4.2 Le sezioni unite della Corte hanno affermato nella sentenza n. 14594/2016 il principio secondo il quale “In caso di notifica di atti processuali non andata a buon fine per ragioni non imputabili al notificante, questi, appreso dell’esito negativo, per conservare gli effetti collegati alla richiesta originaria deve riattivare il processo notificatorio con immediatezza e svolgere con tempestività gli atti necessari al suo completamento, ossia senza superare il limite di tempo pari al a metà dei termini indicati dall’art. 325 c.p.c., salvo circostanze eccezionali di cui sia data prova rigorosa”. Viene pertanto quantificato il termine “ragionevolmente contenuto”, determinato – in una prospettiva ordinaria – nella metà dei termini ex art. 325 c.p.c., ossia, per quanto concerne il ricorso per cassazione, in trenta giorni (Cass. n. 5974/2017; Cass. n. 17864/2017; Cass. 19059/2017; Cass. 4959/2018). E’ conservata invero, né poteva essere diversamente, la facoltà per l’interessato di dimostrare che tale dilazione è insufficiente in ragione di circostanze eccezionali, della cui prova resta onerato. In questi termini la giurisprudenza successiva alla sentenza delle sezioni unite, conferma il principio affermando che il notificante, appreso dell’esito negativo, per conservare gli effetti collegati alla richiesta originaria, deve riattivare il processo notificatorio con immediatezza e svolgere con tempestività gli atti necessari al suo completamento, ossia senza superare il limite di tempo pari alla metà dei termini indicati dall’art. 325 c.p.c., salvo circostanze eccezionali di cui sia data prova rigorosa (Cass.4959/2018; Cass. 11485/2018; Cass. 17577/2020) 4.3 Nella fattispecie, l’esito negativo della prima notifica è stato certificato in data 3 aprile 2013 e le ricorrenti hanno consegnato l’atto all’ufficio postale, per una seconda notifica, solo in data 27 maggio 2013, mentre per rispettare il termine di trenta giorni parte ricorrente avrebbe dovuto consegnare l’atto entro il cinque maggio 2013; né le concessionarie hanno allegato e dimostrato la sussistenza di particolari vicende per cui il termine di trenta giorni non poteva essere rispettato.

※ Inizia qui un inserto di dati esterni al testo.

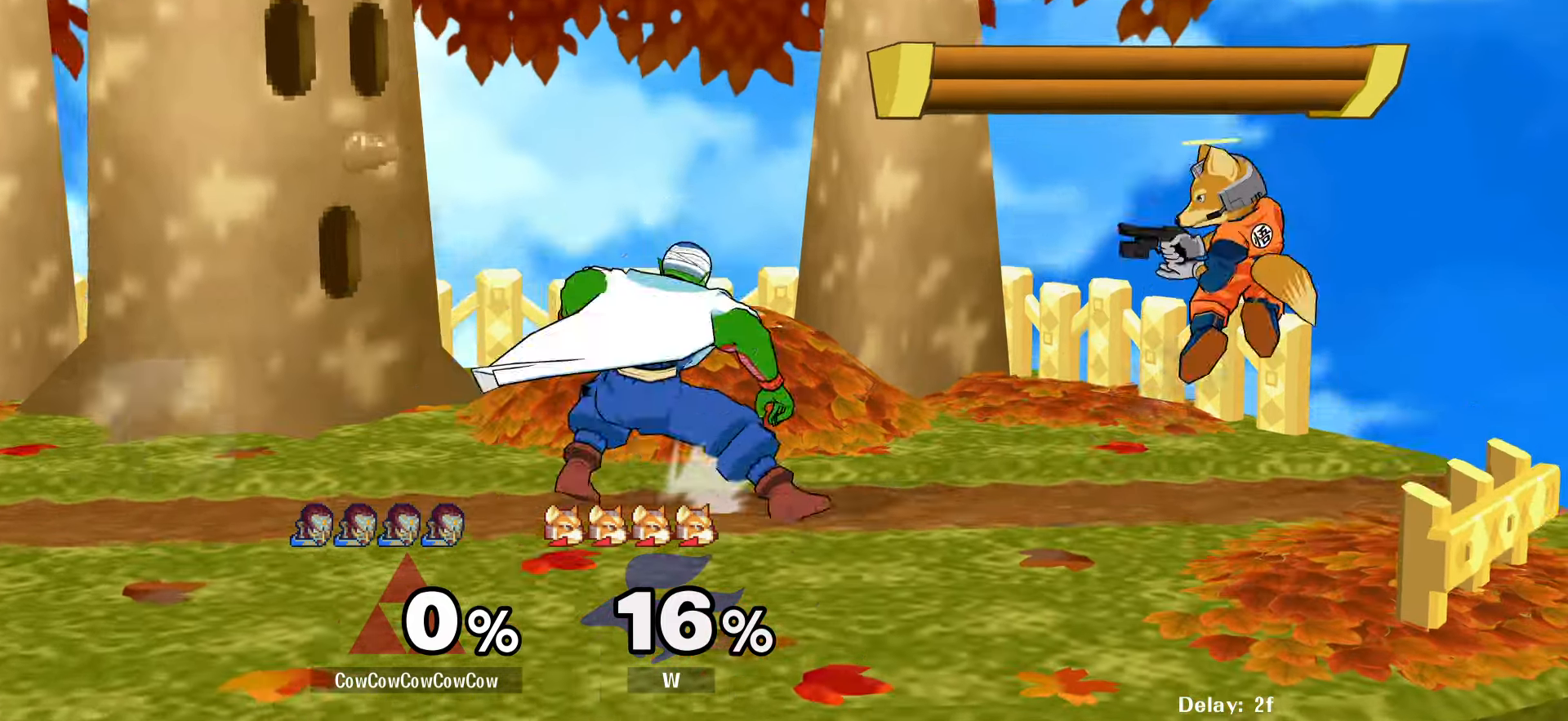
{"buttons": ["Y"], "events": [[116, "DPAD_RIGHT", "down"], [266, "DPAD_LEFT", "down"], [466, "DPAD_RIGHT", "up"], [466, "Y", "down"], [500, "DPAD_LEFT", "up"]]}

5. Ne consegue che il ricorso deve essere dichiarato inammissibile, perché tardivo, in relazione al lasso di tempo intercorso dalla pubblicazione della sentenza di merito, ex art. 327 c.p.c.

Le spese seguono la soccombenza e si liquidano come da dispositivo.

P.Q.M.

Dichiara inammissibile il ricorso;

condanna le ricorrenti in solido alla refusione delle spese di lite sostenute dalla contribuente che liquida in Euro 5.200,00, oltre Euro 200,00 per esborsi, rimborso forfettario ed accessori come per legge. Ai sensi del D.P.R. 30 maggio 2002, n. 115, art. 13, comma 1-quater, sussiste l’obbligo delle ricorrenti di versare una somma pari al contributo unificato già versato all’atto della proposizione dell’impugnazione, se dovuto.

Così deciso in Roma, nell’adunanza camerale della quinta sezione civile della Corte di cassazione, il 24 settembre 2021.